The suicide of Junior Seau was a trigger that has captured the seemingly omnipotent National Football League in a vise from which it may not be able to free itself.
There are now several class action lawsuits filed by former NFL Players against the National Football League and the Riddell Company which makes the helmets for the players.
The essence of these lawsuits is that the League did not fulfill its obligation to the players by protecting them with reasonable policies to avoid the serious injury of a concussion to the head.
There are those who would argue that the League did not have an obligation to do more for the protection of the players since they knew or should have known of the danger of playing a violent sport such as football.
That, of course, begs the question. The League had an affirmative obligation to respond to the harm done to players by concussion once they became aware of that harm.
The key legal question will be:
What did the National Football league know and when did it know it?
There is little doubt that League officials were aware early on of the potential harm from concussion to the players.
What did they do as a result? Frankly, not much.
That is, not until Commissioner Roger Goodell began issuing severe fines and penalties for play that was over the line.
And that action is fairly recent in the context of decades of harm to players.
This situation is similar to the issues involved in the lawsuits against the tobacco companies for knowingly manufacturing and distributing cigarettes with the knowledge of the harm they could do.
In those cases, juries would not find the tobacco companies liable without proof of knowledge on the part of the tobacco companies was demonstrated. The later cases found in pre-trial discovery, memos that had been written in the 1950’s, demonstrating that the tobacco industry knew of the addictive nature of nicotine and continued using it intentionally in cigarettes anyway, precisely because it would keep the smoker “hooked” on cigarettes. They considered alternatives to nicotine but rejected them as a result of this addictive quality of nicotine. These memos also demonstrated that the tobacco companies knew of the harm of cigarettes, and in spite of this, continued the decades- long marketing campaign to get as many people smoking cigarettes as they could.

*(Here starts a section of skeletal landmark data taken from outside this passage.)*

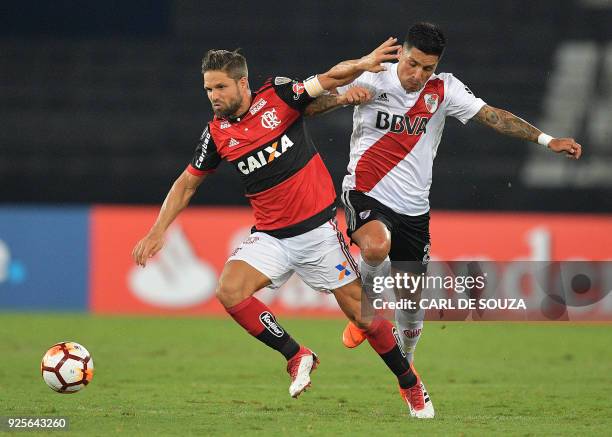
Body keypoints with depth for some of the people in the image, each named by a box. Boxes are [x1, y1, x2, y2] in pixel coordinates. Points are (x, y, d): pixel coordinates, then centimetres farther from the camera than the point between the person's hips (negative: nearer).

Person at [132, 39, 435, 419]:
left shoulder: (278, 96, -8)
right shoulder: (217, 134, 1)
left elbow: (329, 80, -14)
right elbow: (187, 183, 13)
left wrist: (361, 64, -34)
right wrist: (158, 231, 7)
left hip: (317, 228, -3)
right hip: (270, 236, 3)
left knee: (362, 312, 0)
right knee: (230, 291, -21)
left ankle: (409, 383, 21)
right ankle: (297, 356, -4)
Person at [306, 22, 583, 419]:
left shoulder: (444, 89, -1)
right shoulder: (372, 80, -9)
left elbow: (494, 116, -2)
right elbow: (309, 107, -12)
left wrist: (547, 140, -9)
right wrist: (343, 97, -33)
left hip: (413, 208, 3)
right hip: (366, 193, -3)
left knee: (413, 294, 6)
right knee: (377, 246, -36)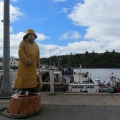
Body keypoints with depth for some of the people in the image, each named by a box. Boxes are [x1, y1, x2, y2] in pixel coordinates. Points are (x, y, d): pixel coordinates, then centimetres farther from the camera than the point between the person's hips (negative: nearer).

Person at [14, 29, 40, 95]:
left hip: (33, 64, 5)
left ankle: (31, 87, 17)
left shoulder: (36, 45, 15)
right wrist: (27, 61, -20)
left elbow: (38, 55, 16)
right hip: (24, 64, -5)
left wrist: (38, 63, 9)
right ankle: (21, 88, -1)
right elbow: (20, 52, -13)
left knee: (32, 76, 7)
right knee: (23, 76, -6)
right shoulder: (23, 42, -2)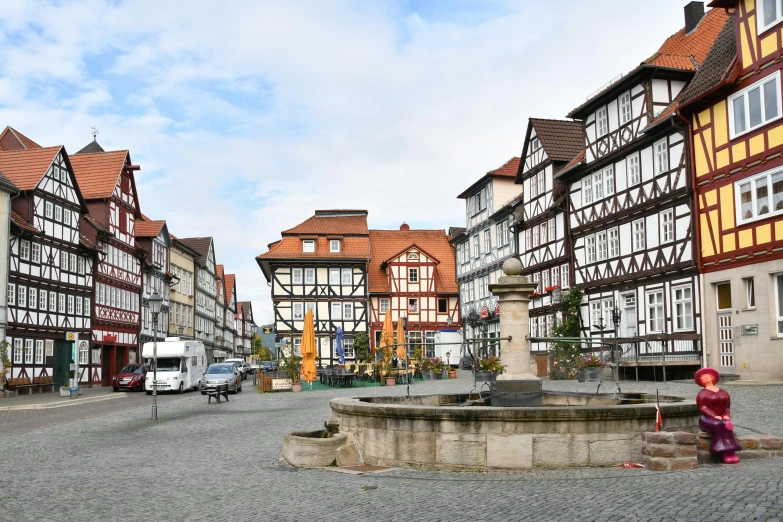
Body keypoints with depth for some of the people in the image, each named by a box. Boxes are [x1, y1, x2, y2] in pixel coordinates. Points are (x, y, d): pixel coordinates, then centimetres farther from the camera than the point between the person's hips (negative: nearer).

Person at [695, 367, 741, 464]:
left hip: (722, 418, 3)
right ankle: (725, 452, -39)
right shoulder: (702, 393, 7)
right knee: (719, 425, -37)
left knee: (727, 425, -34)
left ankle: (731, 453, -41)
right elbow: (702, 408, -6)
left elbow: (727, 407, 14)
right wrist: (714, 416, -20)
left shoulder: (723, 392, 20)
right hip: (708, 419, -3)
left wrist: (726, 415, -9)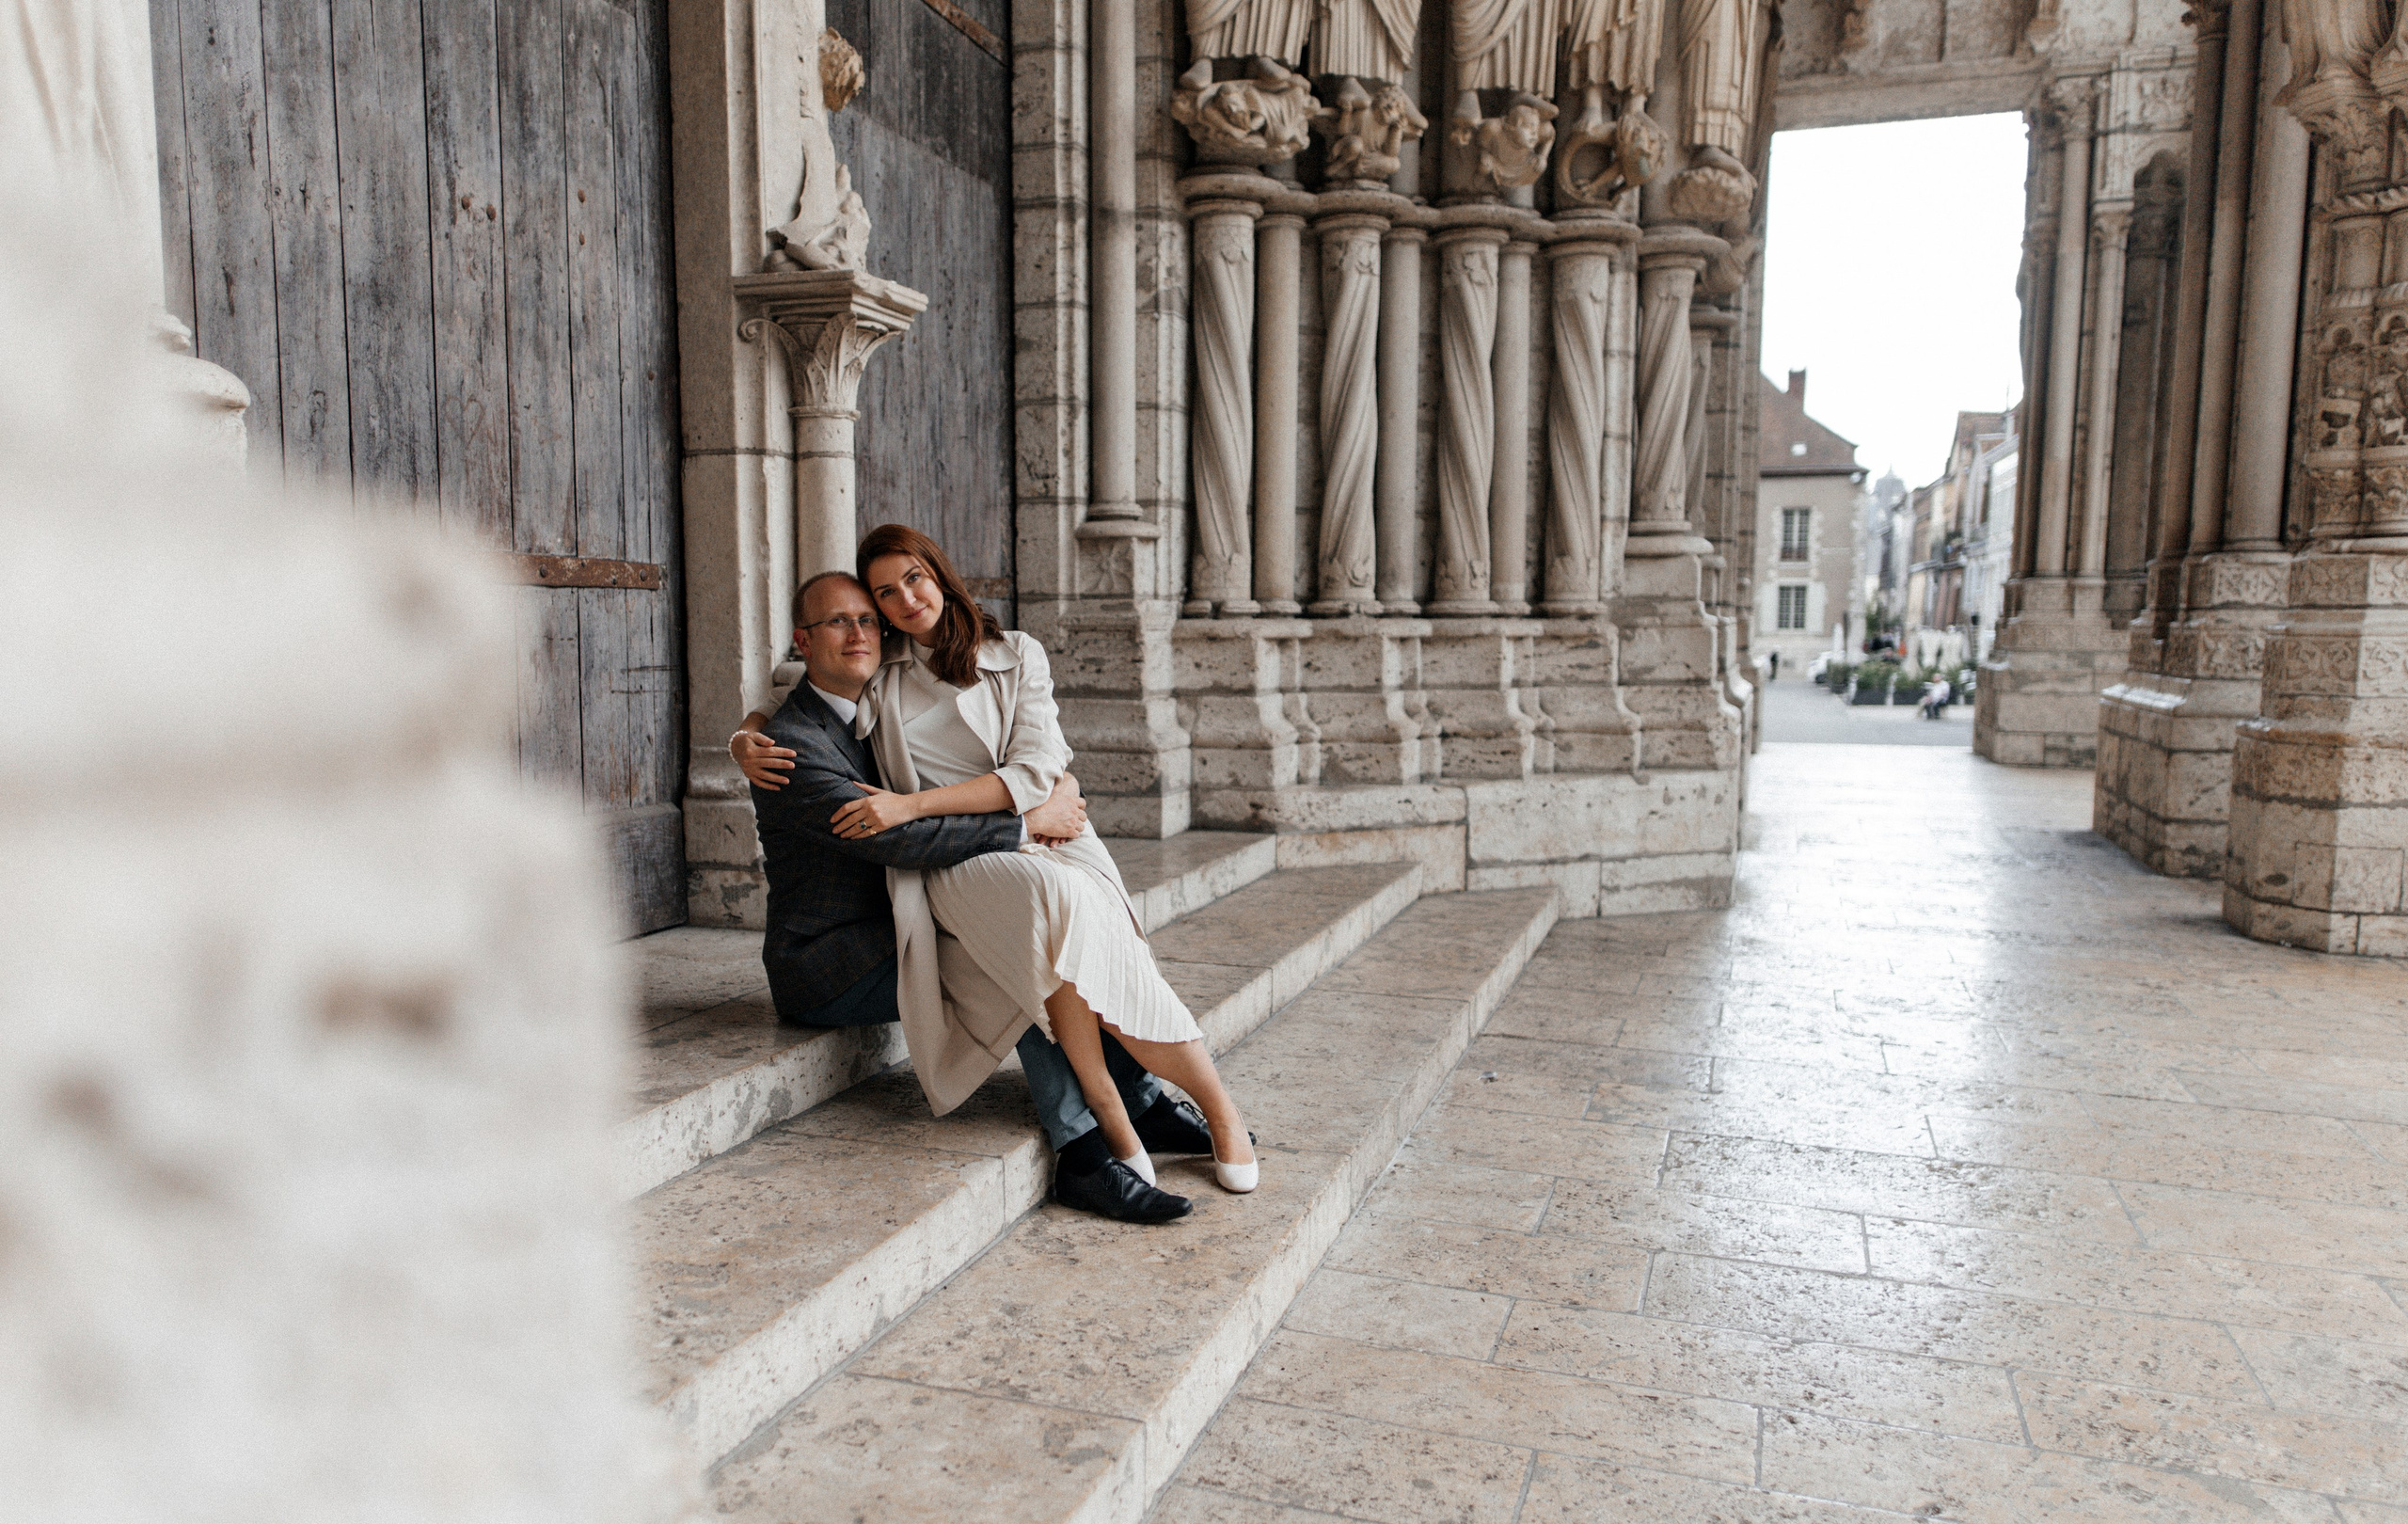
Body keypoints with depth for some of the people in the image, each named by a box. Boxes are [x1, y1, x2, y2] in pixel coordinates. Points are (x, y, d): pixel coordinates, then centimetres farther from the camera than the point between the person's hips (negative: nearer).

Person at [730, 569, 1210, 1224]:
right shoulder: (793, 745, -15)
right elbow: (896, 841, -25)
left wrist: (1060, 783, -7)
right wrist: (1027, 824, -21)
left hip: (893, 940, 8)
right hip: (830, 969, -8)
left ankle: (1141, 1101, -10)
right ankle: (1082, 1153, -25)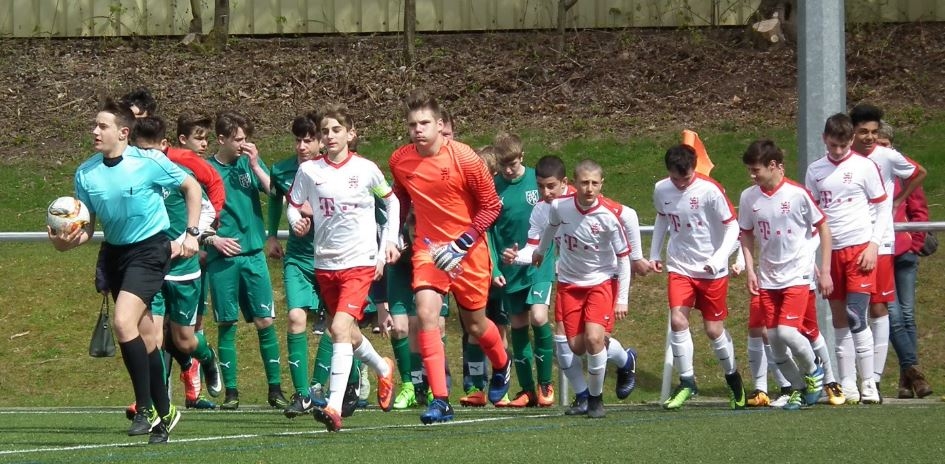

In the NFL cases, the knowledge on the part of the League about the harm to players from concussions, if proven by a preponderance of the evidence, will lead to massive monetary settlements for the nearly 2000 players involved in these class actions. A key element of that proof will be how far back that knowledge on the part of the League goes.
Could the most powerful sports league in our history be brought to its collective financial knees?
That answer will be a curiosity for us all.